━━━━━ Given information ━━━━━

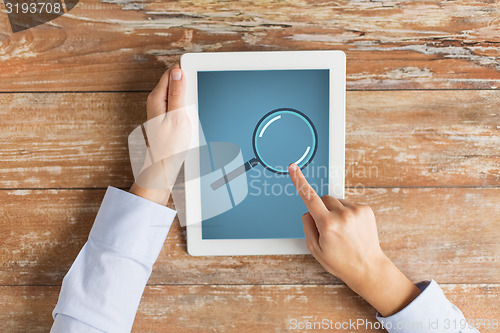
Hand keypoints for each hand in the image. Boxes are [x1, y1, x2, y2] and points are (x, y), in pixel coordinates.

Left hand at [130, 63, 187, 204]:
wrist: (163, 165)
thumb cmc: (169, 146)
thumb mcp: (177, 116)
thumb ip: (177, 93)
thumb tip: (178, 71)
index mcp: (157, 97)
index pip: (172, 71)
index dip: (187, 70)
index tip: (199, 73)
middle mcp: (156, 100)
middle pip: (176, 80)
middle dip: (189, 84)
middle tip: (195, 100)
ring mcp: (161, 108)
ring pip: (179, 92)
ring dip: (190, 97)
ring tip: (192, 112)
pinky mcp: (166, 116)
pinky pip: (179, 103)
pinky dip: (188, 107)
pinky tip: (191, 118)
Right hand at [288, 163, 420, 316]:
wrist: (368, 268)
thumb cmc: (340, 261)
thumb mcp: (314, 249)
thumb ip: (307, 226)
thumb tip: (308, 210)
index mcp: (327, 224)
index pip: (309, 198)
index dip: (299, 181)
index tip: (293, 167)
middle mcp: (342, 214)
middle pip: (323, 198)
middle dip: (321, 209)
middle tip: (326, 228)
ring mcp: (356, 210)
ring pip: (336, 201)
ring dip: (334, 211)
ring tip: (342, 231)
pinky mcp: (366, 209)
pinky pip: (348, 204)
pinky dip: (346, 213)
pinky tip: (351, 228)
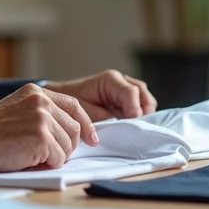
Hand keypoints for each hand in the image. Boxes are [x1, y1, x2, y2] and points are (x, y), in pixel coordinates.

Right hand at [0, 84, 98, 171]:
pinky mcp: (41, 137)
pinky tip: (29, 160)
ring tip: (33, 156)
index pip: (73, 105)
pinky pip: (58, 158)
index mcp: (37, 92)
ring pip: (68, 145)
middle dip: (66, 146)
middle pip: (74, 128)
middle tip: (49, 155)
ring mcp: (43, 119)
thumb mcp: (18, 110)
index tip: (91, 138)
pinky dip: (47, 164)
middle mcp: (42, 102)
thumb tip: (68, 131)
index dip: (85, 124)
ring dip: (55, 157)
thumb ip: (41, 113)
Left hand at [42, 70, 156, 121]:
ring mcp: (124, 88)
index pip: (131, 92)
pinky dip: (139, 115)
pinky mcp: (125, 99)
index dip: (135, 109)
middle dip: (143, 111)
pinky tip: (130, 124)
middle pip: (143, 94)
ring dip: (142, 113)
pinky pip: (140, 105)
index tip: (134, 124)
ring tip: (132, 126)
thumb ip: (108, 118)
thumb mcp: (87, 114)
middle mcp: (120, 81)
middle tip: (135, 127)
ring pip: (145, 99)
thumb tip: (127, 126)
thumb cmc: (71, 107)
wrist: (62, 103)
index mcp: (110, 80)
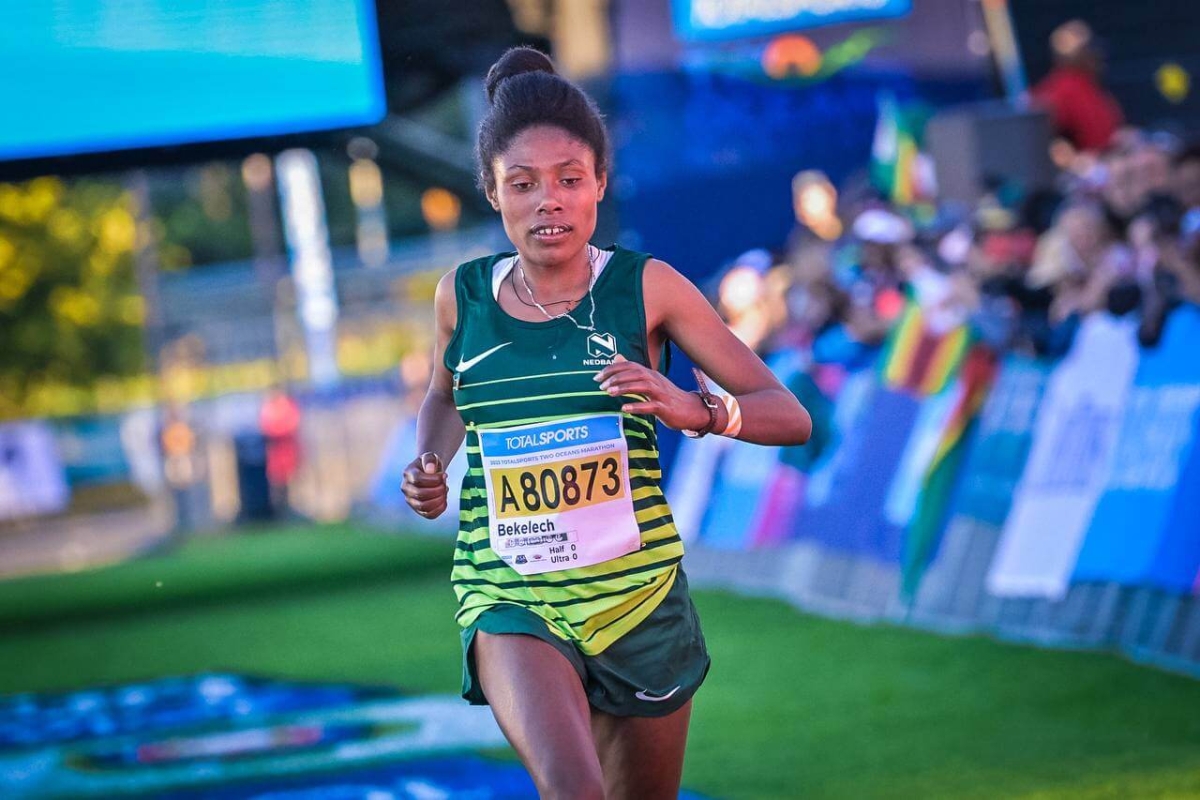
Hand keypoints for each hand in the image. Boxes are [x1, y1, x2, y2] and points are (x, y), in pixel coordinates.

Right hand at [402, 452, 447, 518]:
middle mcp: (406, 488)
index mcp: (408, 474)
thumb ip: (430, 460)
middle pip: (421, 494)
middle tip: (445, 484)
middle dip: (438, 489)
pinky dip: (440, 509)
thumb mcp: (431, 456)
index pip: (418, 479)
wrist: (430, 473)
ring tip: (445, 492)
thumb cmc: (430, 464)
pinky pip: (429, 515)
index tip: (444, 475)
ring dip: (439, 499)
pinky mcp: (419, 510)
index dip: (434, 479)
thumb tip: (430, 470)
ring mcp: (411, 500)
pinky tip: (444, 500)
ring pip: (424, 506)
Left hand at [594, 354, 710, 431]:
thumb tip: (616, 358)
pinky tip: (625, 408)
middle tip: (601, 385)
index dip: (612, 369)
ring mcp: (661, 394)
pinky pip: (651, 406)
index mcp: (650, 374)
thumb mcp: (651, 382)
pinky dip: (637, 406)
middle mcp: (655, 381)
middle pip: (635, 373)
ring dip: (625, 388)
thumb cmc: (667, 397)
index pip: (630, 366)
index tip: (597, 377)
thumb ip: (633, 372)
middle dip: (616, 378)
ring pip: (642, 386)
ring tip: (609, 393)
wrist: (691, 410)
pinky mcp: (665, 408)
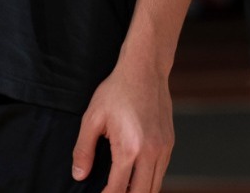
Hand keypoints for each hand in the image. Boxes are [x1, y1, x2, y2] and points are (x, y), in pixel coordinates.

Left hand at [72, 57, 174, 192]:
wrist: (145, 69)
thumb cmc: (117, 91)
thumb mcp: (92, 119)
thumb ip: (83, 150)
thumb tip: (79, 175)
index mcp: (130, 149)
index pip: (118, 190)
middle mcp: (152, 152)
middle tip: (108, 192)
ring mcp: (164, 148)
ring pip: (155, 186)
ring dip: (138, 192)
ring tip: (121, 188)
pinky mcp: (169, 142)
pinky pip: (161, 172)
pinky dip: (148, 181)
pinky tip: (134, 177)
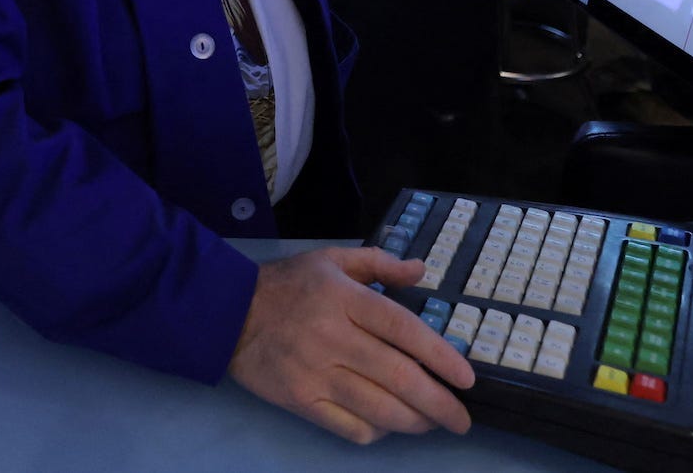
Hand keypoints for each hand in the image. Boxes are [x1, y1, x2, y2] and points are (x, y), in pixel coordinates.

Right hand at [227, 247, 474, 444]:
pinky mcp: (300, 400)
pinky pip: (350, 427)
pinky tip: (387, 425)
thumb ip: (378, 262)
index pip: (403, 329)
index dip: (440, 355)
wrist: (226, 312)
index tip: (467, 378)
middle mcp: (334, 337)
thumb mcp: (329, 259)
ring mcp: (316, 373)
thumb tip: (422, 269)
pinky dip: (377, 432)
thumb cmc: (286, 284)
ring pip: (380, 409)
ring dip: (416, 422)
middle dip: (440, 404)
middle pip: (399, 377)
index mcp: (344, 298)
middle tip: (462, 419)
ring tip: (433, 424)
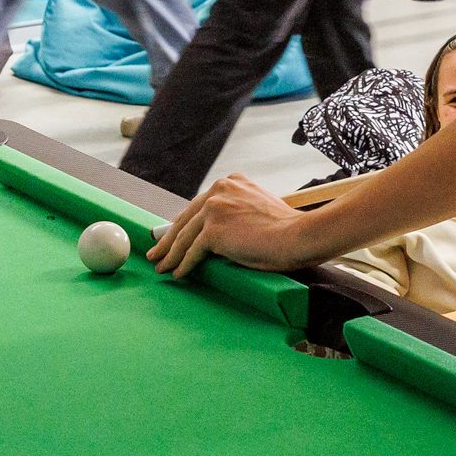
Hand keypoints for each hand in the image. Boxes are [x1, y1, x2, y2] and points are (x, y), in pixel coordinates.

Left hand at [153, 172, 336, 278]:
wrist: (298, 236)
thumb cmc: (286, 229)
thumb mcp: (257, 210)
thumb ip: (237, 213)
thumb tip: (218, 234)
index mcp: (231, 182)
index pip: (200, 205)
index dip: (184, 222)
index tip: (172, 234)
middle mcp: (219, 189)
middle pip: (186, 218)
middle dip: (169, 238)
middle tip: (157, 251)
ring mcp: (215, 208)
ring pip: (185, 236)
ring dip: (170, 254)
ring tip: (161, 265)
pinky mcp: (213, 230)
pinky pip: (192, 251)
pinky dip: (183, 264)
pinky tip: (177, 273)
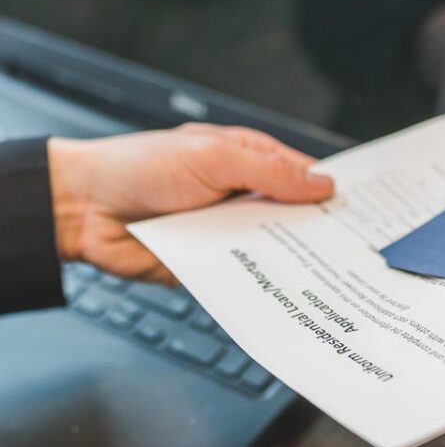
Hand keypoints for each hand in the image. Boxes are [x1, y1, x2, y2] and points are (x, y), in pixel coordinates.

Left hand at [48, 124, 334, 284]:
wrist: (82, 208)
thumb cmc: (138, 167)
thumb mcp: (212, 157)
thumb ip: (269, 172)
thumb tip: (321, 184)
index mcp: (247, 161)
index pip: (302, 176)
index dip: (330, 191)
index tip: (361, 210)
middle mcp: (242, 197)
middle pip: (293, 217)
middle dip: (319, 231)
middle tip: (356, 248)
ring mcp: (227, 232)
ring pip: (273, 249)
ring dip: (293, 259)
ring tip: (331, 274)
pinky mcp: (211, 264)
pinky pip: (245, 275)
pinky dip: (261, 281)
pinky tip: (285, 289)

━━━━━

Prompt: Exactly as written, please copy out the whole set of records, skipping images.

Reply to the exercise:
Hand keypoints for each hand in the image. Boxes are [x1, y1, x2, y2] and points are (x, y), in pixel coordinates.

Left hand at [130, 63, 187, 204]:
wrist: (163, 165)
thumb cmc: (169, 146)
thumb mcp: (177, 116)
thumb ip: (177, 93)
thumb tip: (178, 71)
index mcp: (157, 97)
index pip: (172, 71)
index dip: (187, 70)
index tip: (199, 73)
middle mcp: (156, 100)
middle pip: (176, 80)
middle dip: (189, 84)
middle tip: (195, 100)
ring mcp: (161, 108)
ring pip: (179, 92)
ring dip: (190, 97)
ring tip: (192, 112)
pinky mcp: (166, 116)
pinky pip: (179, 103)
pinky dip: (188, 107)
pinky tip: (191, 118)
Right hand at [288, 163, 420, 316]:
wrist: (368, 268)
thumb cmc: (340, 261)
thumb mcp: (314, 249)
thumb ip: (307, 226)
thumb tip: (308, 210)
index mcp: (327, 224)
index pip: (309, 198)
index dip: (299, 181)
index tip: (293, 167)
middle mcp: (342, 214)
middle pip: (323, 198)
middle dip: (321, 209)
middle tip: (326, 228)
ring mcp: (356, 210)
ring pip: (336, 201)
ring dip: (334, 211)
ring tip: (342, 231)
pinky mcp: (366, 209)
pinky pip: (348, 204)
pinky dip: (346, 213)
pinky tip: (351, 228)
Hand keypoints for each hand in the image. Boxes are [x1, y1, x2, y2] and points are (x, y), in pixel coordinates.

Right hand at [0, 84, 98, 171]:
pinky mcp: (41, 137)
pinky tip: (29, 160)
ring tip: (33, 156)
index pip: (73, 105)
pinky pip: (58, 158)
index mcp: (37, 92)
ring pip: (68, 145)
middle dip: (66, 146)
middle pip: (74, 128)
middle tip: (49, 155)
ring mcp: (43, 119)
thumb mcp: (18, 110)
index tip: (91, 138)
pinky dip: (47, 164)
middle mcp: (42, 102)
thumb tip: (68, 131)
index dip: (85, 124)
ring dip: (55, 157)
thumb ip: (41, 113)
Left hand at [42, 70, 156, 121]:
ring mcp: (124, 88)
index pip: (131, 92)
pinky dip: (139, 115)
pinky mcp: (125, 99)
index dip: (135, 109)
middle dip: (143, 111)
pinky tip: (130, 124)
middle pip: (143, 94)
ring dip: (142, 113)
pinky pip: (140, 105)
index tip: (134, 124)
ring tip: (132, 126)
thumb ip: (108, 118)
thumb mcp: (87, 114)
middle mcp: (120, 81)
middle tip: (135, 127)
ring pip: (145, 99)
thumb tip: (127, 126)
thumb cmc: (71, 107)
wrist: (62, 103)
index mcp: (110, 80)
Hand keypoints for each hand in the image. Boxes are [x1, y1, x2, y2] and points are (x, y), in pixel coordinates.

Right hand at [402, 452, 447, 518]:
middle mcp: (406, 488)
index mcp: (408, 474)
thumb ip: (430, 460)
middle pip: (421, 494)
middle tip: (445, 484)
middle dip: (438, 489)
pinky dip: (440, 509)
thumb mcp: (431, 456)
index pip: (418, 479)
wrist: (430, 473)
ring tip: (445, 492)
thumb cmc: (430, 464)
pinky pip: (429, 515)
index tip: (444, 475)
ring dip: (439, 499)
pinky mcp: (419, 510)
index dip: (434, 479)
thumb tip: (430, 470)
ring mcp: (411, 500)
pinky tip: (444, 500)
ring pip: (424, 506)
Left hand at [594, 354, 710, 431]:
thumb tip: (616, 358)
pinky tip: (625, 408)
middle tip: (601, 385)
index dip: (612, 369)
ring mcp: (661, 394)
pinky pip: (651, 406)
index mcp: (650, 374)
thumb mcp: (651, 382)
pinky dip: (637, 406)
middle mcp: (655, 381)
middle pip: (635, 373)
ring dip: (625, 388)
thumb cmc: (667, 397)
index pip: (630, 366)
index tip: (597, 377)
thumb ip: (633, 372)
middle dip: (616, 378)
ring pip: (642, 386)
ring tip: (609, 393)
wrist: (691, 410)
pinky mcp: (665, 408)
Hand keypoints for each hand in the image. Boxes are [x1, y1, x2, y2] and points are (x, y), in pixel coordinates.

Left hand at [72, 57, 174, 192]:
wrist: (145, 69)
thumb cmc: (117, 91)
thumb mcp: (92, 119)
thumb ip: (83, 150)
thumb tip: (79, 175)
index mcp: (130, 149)
index pip: (118, 190)
middle mcp: (152, 152)
middle tip: (108, 192)
ring mcp: (164, 148)
ring pip: (155, 186)
ring dip: (138, 192)
ring tip: (121, 188)
pinky mcp: (169, 142)
pinky pip: (161, 172)
pinky dip: (148, 181)
pinky tip: (134, 177)
Hand keypoints for each hand in the image. Boxes are [x1, y1, x2, y2] and points are (x, y), in pixel coordinates.

Right hand at [227, 247, 474, 444]:
pinky mcp: (300, 400)
pinky pip: (350, 427)
pinky tip: (387, 425)
thumb ip: (378, 262)
index pip: (403, 329)
index dip: (440, 355)
wrist: (226, 312)
index tip: (467, 378)
middle mcp: (334, 337)
thumb mcp: (329, 259)
ring mcp: (316, 373)
thumb tip: (422, 269)
pinky dip: (377, 432)
thumb cmc: (286, 284)
ring pip: (380, 409)
ring dip: (416, 422)
middle dip: (440, 404)
middle pip: (399, 377)
index mcp: (344, 298)
middle tip: (462, 419)
ring tip: (433, 424)
Hand keypoints for each hand in the image. Boxes are [x1, y1, x2, y2] and points are (x, y), in pixel coordinates.

Left hand at [153, 172, 336, 278]:
wrist: (298, 236)
thumb cmc: (286, 229)
thumb mcp: (257, 210)
thumb ip: (237, 213)
thumb tip: (218, 234)
index mcp: (231, 182)
index pip: (200, 205)
index dip: (184, 222)
index tip: (172, 234)
middle mcp: (219, 189)
middle pip: (186, 218)
middle dip: (169, 238)
middle tip: (157, 251)
ring mcp: (215, 208)
ring pip: (185, 236)
ring dip: (170, 254)
ring tip: (161, 265)
pinky mcp: (213, 230)
pinky pip: (192, 251)
pinky dip: (183, 264)
pinky tip: (177, 273)
Hand keypoints for each hand in the image. Boxes are [x1, y1, x2, y2] and points are (x, y), in pixel coordinates.

Left hand at [48, 124, 334, 284]:
wrist: (82, 208)
thumb cmc: (138, 167)
thumb mcp: (212, 157)
thumb ip: (269, 172)
thumb tip: (321, 184)
index mcp: (247, 161)
index pip: (302, 176)
index dip: (330, 191)
index tip: (361, 210)
middle mcp: (242, 197)
middle pip: (293, 217)
middle dip: (319, 231)
middle tip: (356, 248)
ring mcp: (227, 232)
ring pip: (273, 249)
ring dip: (293, 259)
ring tip: (331, 274)
pinky mcp: (211, 264)
pinky pip: (245, 275)
pinky dip: (261, 281)
pinky tip: (285, 289)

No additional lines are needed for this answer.